21. - you expect that you would be able to take your pistol & head for home at that moment...
22. - but NOOO! you have apparently not bought a handgun, but a receipt! this is your first handgun, so you are unaware of the procedure! let's call this day zero.
23. - you have to go back to the county clerk's office to request an amendment to your pistol permit. fill out forms, show your permit, record the make, model, caliber of the handgun & show the receipt you got from the gun store. still day zero.
24. now WAIT for the judge of your county to add the new firearm to your permit (day zero plus 3), & issue you a "coupon" which will entitle you to receive the firearm which you have already paid for, from the gun retailer.
25. receive the notice of amendment in the mail (day zero plus 13), rush to the county clerk's office , fill out another form, pay $3 & take possession of the "coupon" to bring to your gun dealer.
26. bring coupon to dealer w/the receipt & your original permit, fill out yet ANOTHER federal form (1 page for you, 1 page for the dealer to complete).
27. FINALLY, travel home with your new handgun & expect you'll have to go thru the same amendment/coupon/receipt procedure for _*every *_handgun you acquire in the future!
28. wonder if the gang-bangers go thru all this to get their glocks? naaaah, prob'ly not. i could probably go to the BAD side of town with a few hundred $ and get a gun in 1hr or less!


----------



## nky1129 (Nov 3, 2008)

In Kentucky you don't have to own a gun to get your CCDW. The instructor even said that if any of us wanted to save our expensive ammo we could use one of a few Ruger Mark IIIs that he had. And he only charged people $1.00 for the 20 rounds that they needed to use.


----------



## tekhead1219 (May 16, 2008)

nky1129 said:


> In Kentucky you don't have to own a gun to get your CCDW.
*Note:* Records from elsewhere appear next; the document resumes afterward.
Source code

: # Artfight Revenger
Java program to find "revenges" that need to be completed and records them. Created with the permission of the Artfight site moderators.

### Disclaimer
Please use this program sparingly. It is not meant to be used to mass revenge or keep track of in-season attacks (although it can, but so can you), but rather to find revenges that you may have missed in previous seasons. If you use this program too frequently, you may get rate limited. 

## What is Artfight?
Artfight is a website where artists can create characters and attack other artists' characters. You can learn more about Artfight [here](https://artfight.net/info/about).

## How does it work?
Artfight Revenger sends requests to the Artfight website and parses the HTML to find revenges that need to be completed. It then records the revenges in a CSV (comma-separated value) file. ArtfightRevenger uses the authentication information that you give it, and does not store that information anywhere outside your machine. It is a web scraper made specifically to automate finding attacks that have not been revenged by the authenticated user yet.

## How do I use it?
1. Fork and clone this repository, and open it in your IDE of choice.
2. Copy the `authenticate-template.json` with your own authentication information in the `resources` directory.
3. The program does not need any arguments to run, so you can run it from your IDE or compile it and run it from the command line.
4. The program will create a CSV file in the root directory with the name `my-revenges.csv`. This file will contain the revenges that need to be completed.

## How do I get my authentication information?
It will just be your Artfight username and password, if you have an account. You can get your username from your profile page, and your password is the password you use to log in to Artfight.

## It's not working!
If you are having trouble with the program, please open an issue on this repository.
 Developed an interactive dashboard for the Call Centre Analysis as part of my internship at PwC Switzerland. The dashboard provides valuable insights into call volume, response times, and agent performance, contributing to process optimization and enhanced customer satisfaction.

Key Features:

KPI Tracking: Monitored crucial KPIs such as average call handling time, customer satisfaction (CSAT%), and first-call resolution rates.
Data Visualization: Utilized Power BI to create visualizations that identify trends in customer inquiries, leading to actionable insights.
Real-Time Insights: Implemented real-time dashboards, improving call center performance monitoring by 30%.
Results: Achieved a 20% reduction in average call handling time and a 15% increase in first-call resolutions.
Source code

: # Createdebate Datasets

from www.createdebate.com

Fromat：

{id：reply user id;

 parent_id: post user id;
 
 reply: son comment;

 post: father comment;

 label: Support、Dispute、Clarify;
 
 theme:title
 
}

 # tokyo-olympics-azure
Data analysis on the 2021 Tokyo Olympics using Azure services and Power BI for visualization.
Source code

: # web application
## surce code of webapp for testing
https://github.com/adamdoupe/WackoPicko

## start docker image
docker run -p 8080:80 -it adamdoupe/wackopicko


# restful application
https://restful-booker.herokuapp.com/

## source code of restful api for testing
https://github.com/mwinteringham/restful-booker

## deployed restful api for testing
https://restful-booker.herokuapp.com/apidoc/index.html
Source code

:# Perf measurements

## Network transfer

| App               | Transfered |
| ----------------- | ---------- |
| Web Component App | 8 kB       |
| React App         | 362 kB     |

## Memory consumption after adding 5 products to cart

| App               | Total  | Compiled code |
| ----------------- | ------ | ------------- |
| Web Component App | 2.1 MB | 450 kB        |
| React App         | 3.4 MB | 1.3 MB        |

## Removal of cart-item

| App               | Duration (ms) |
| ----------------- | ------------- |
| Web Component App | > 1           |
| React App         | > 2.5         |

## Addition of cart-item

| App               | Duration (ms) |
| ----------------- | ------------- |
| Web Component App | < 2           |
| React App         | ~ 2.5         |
Same in Texas. You can rent a gun to take the course. 9 hour class and approx $265.00 ($125.00 for the class and $140.00 to the state) for initial CHL. Get license (approx. 90 day wait), go to gun store, buy gun, take home in 10 minutes. Without license, go to gun store, buy gun, approx. 30 minute wait, take home. :smt023


----------



## Grizcat68 (Feb 16, 2009)

orienteeer said:


> last may, i decided to apply for a pistol permit in albany county, & kept a running record of the hoops i had to jump through to succeed. i have documented them here, & hope they impress upon you the overkill in time, money, & rigmarole required. i should point out that i am a 58-year old man, lived in albany county & have been using firearms all my life, & have no police record at all.
> 
> so, here's how to get your pistol license & a handgun (legally) in albany county, n.y. (your experience may vary):
> 
> ...


WOW!!! I thought it was bad that I had to drive back and get the original training certificate when I found out the Sherriff's department did accept copies when I applied. :buttkick:


----------



## dK (Apr 18, 2009)

Hi guys, new to the forum... thought this would be a good post to start with.

I don't own a gun yet, but I just completed the process to obtain my CCW. 

I live in Connecticut, and it took about 10 weeks. I first had to complete an NRA Certified course in pistol basics. This was done with both semi-autos and revolvers, but it may vary depending where you go. The instructor provided firearms for everyone to use, because you can't have or transport any handgun, without your CCW.

Then, it was off to submit my application and certification to the local police department. The next day I had two sets of fingerprints done. About 8 weeks after that I made an inquiry as I had heard CT permits were taking longer than usual because of an increase in applicants. I told them I wanted to make sure everything had gone through, which is true.

About a week and half later I got my letter stating my temporary permit was ready to be picked up. Grabbed that, headed off to the barracks and now...

Now, I just have to pick something out..

~Some permits have taken as long as 8 months for people I know. Gotta stay on top of it in my area.

I talked to the guy at the D.P.S. building and he told me that by this time next year it will be MUCH(near impossible) harder to obtain a CCW permit in Connecticut.

On a sidenote: orienteeer, damn! I don't know if I'd have gone through all that without giving up! No, that's a lie, I would have. But you have my sympathy!


----------



## YODA308 (Jun 11, 2009)

*Ccw arizona*

Sounds like your state is using your ccw process to register your weapons


----------